Полк оперативного назначения и простой мотострелковый полк есть одно и то же, разве что армейцы в чем-то круче. Нас ожидали три батальона, полных почему-то гансов, артиллерийско-зенитный дивизион, где все бегают с трубами, авторота, связисты, гасящиеся в КУНГах, собаководы с их шавками, непонятные ВРДКС, химики и рота морального опущения.
— Чего? — скривился Славка.
— Рота материального обеспечения. — поправился разведчик. — А я чего сказал?
— А спецназ?
— О, епта, — старшина снял китель, показав летучую мышь, обнимавшую земной шар, — краповый хочешь?
Славка сурово и независимо пожал плечами.
— Ты сперва на краповые шнурки сдай, воин. — Старшина круто, по-волчьи, усмехнулся. — А разведка круче.
Спорить Славян не стал. И вовсе не потому, что не хотел, фига. Просто кто-то из партии разведчика, накачавшись «Росинкой», жбякнулся со второй полки, блеванул и теперь корячился по-крабьи на полу.
Старшина не выдержал и взорвался. В смысле, летающими руками, ногами и, чуть позже, разлетающимися призывниками, полупьяными и уделавшимися в грибы.

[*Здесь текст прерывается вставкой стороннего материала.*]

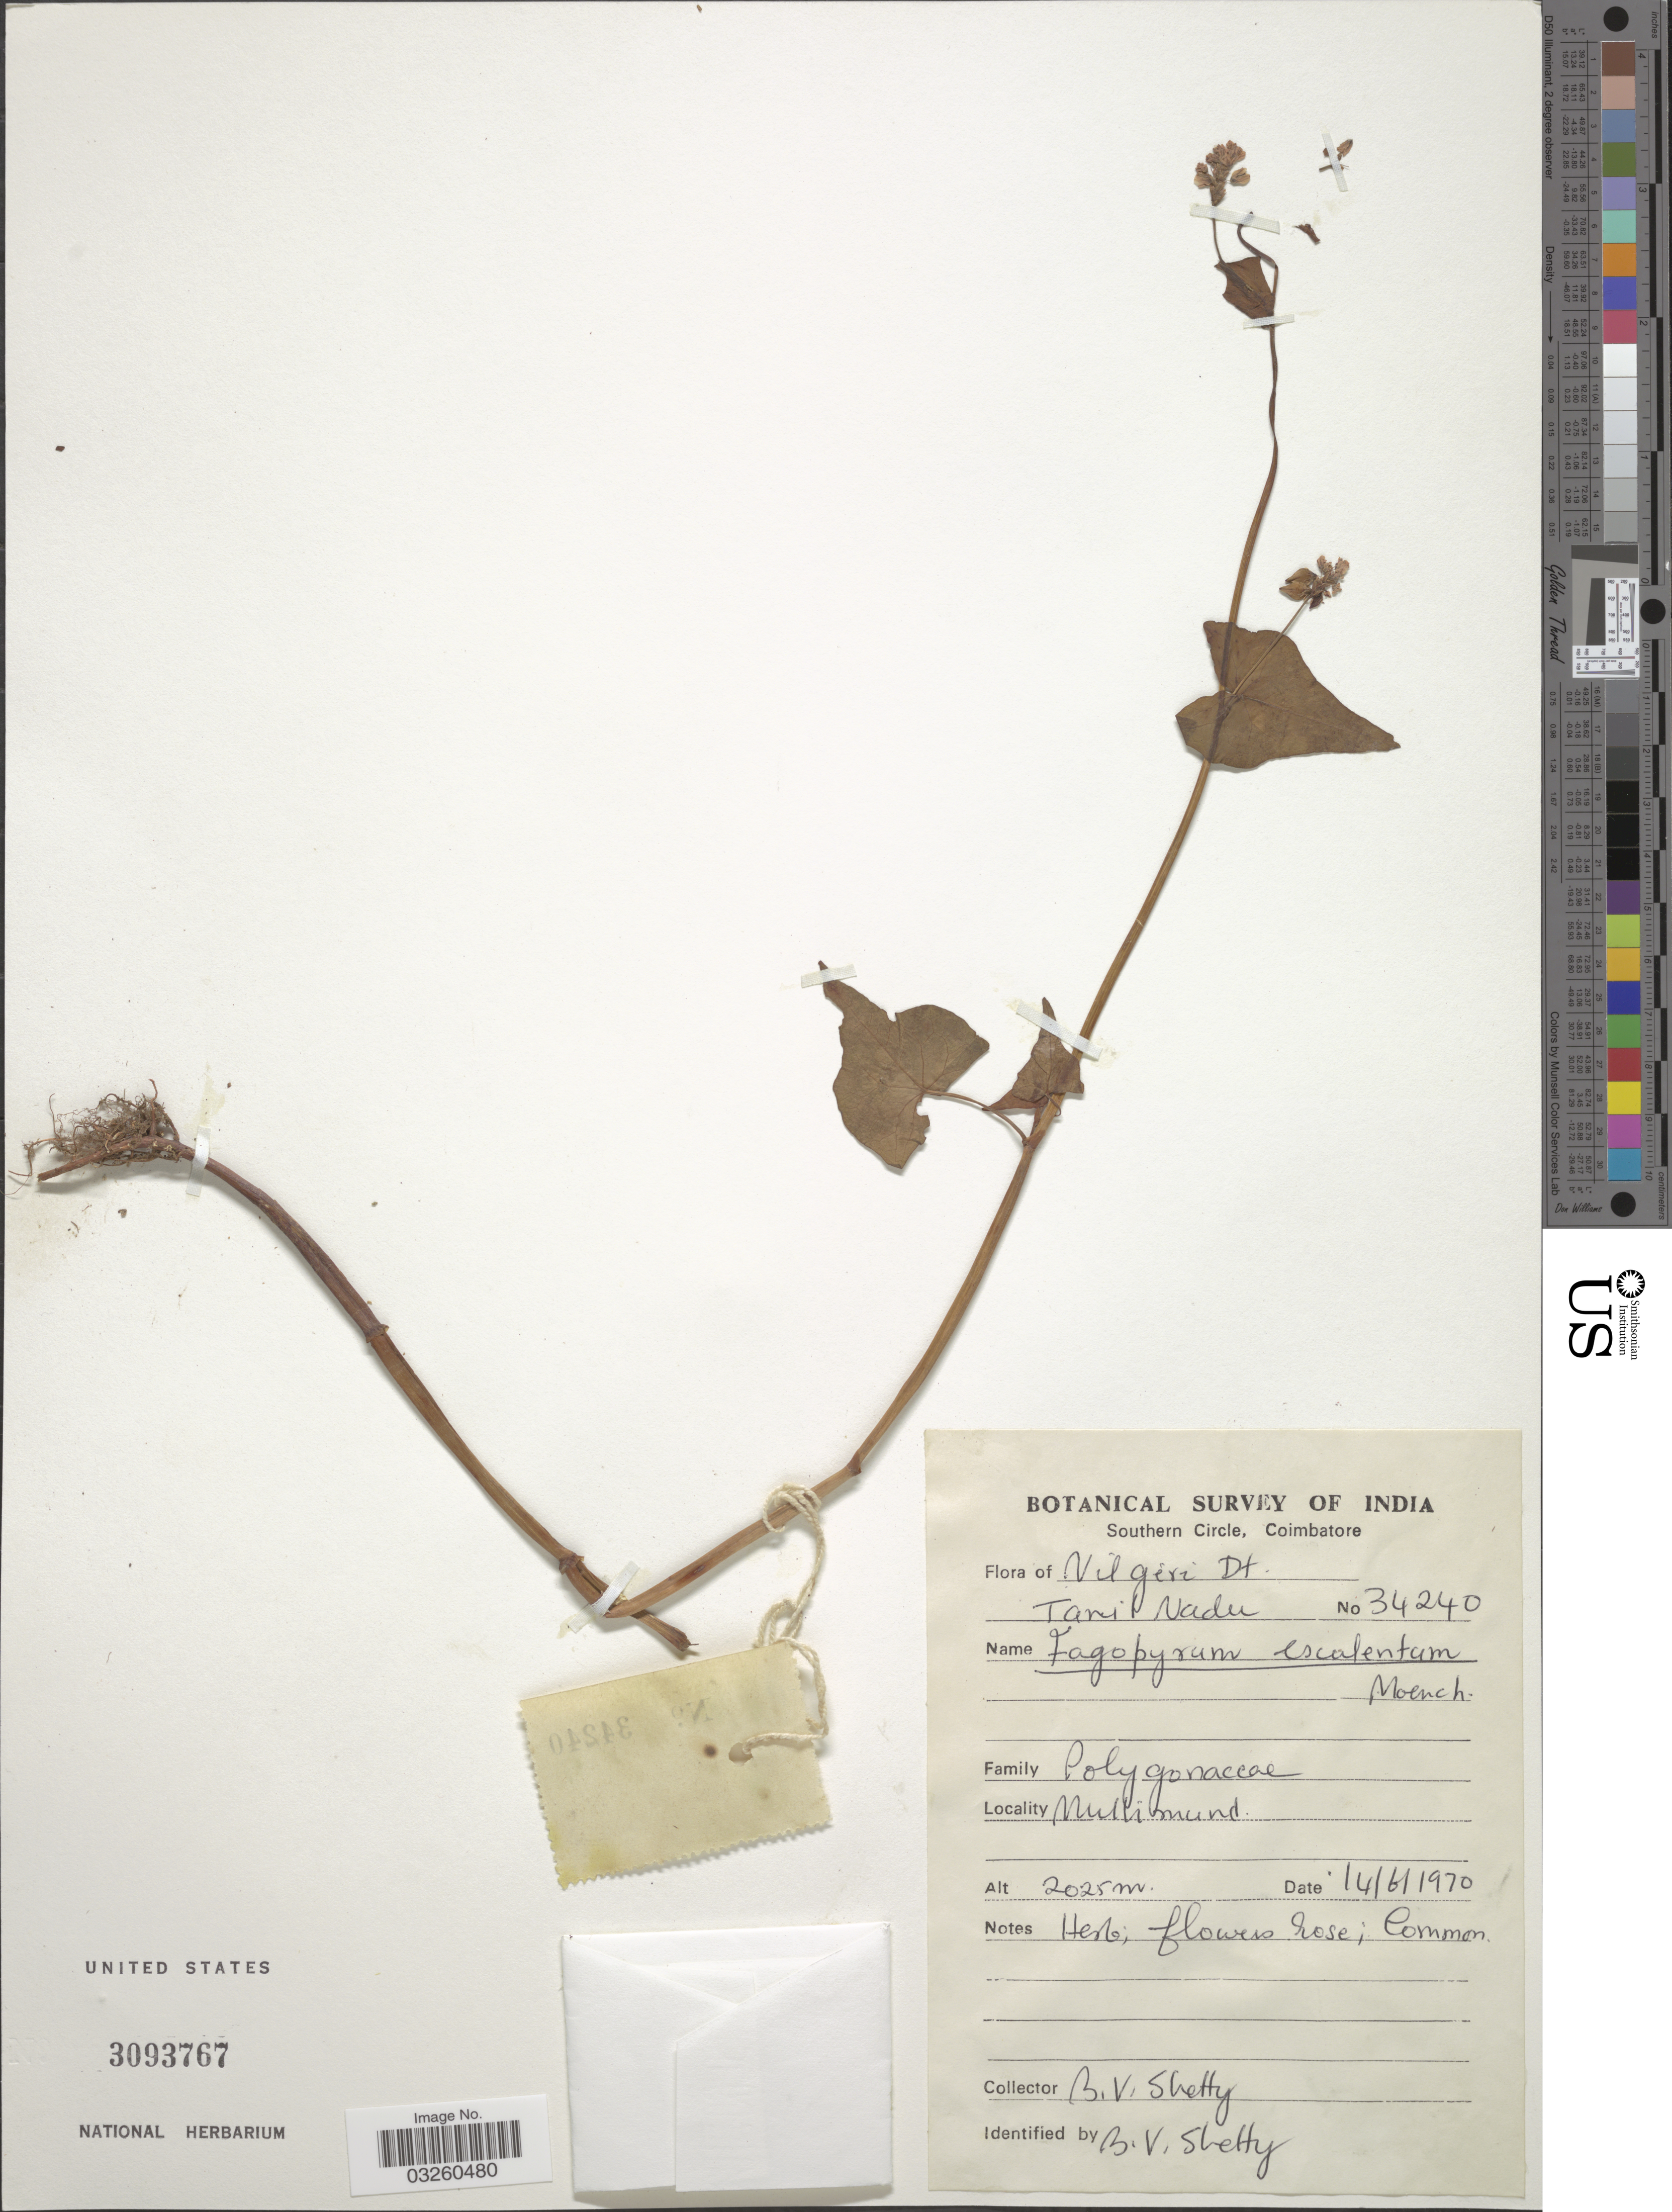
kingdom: Plantae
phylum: Tracheophyta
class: Magnoliopsida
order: Caryophyllales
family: Polygonaceae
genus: Fagopyrum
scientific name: Fagopyrum esculentum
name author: Moench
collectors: B.V. Shetty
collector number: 34240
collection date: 1970-06-14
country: India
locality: Nilgiri Dt. Tari Nadu. Mullimund.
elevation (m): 2025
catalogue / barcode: US 3093767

Наш старлей, появившись со стороны проводника, весь аккуратный и в свежем тельнике, с полотенцем вокруг шеи и татуированным якорем на предплечье, продемонстрировал кулак, дав нюхнуть всем через одного.
— В РМО служить будете.
— В роте морального опущения?
— В курсе уже? — старлей кивнул и пошел спать.
Через какое-то время под нами замелькала Волга, и тольяттинские, явно расчувствовавшись, прощались с ней, высовываясь в окна. Поезд уютно пах носками, свежим потом, открытой тушенкой, пока еще сигаретами с фильтром, настоящей мужской дружбой и мечтами о войне.
Ага, именно так и было, дурость, конечно, но уж как есть.
Вешайтесь, духи
Последним приступом детства поезда с призывниками-срочниками, едущими на Северный Кавказ, стала станция после Волгограда. Солнце калило вагоны до одури, опущенные окна не помогали, до трусов разделись почти все, не обращая внимания на проводниц.
Какой-то крендель, уверявший вся и всех, что в армии решил скрыться от ментов с посадкой, пользовал черно-рыжий бомбер, заливая за воротник воды и застегивая его на все молнии с клепками. Стало ли ему хорошо — никто не знал.
— Да я те говорю, зёма, у меня кенты служили в вованах, там…
Чего «там» — мы так и не поняли. «Бомберный» топтался и топлтался в тамбуре, смоля в основном чужие, нудил, гнусавил под нормально-приблатнённого пацанчика и в усмерть задрал всех. Но, в целом, всем было на него накласть, потому он гнусавил пока давали курить.
— Купи три беляша, собери котёнка… — сказал кто-то мудрость и мы поржали. Хотя, конечно…
Станции приносили немного воздуха, врывавшегося в открытые тамбуры и крики бабок, справедливо полагавших, что у них купят все. Наш старлей только и успевал отгонять особенно назойливых, лезущих со своими пирожками из котят.
— Мороженого, мальчишки? — поинтересовалась продавец с тележкой.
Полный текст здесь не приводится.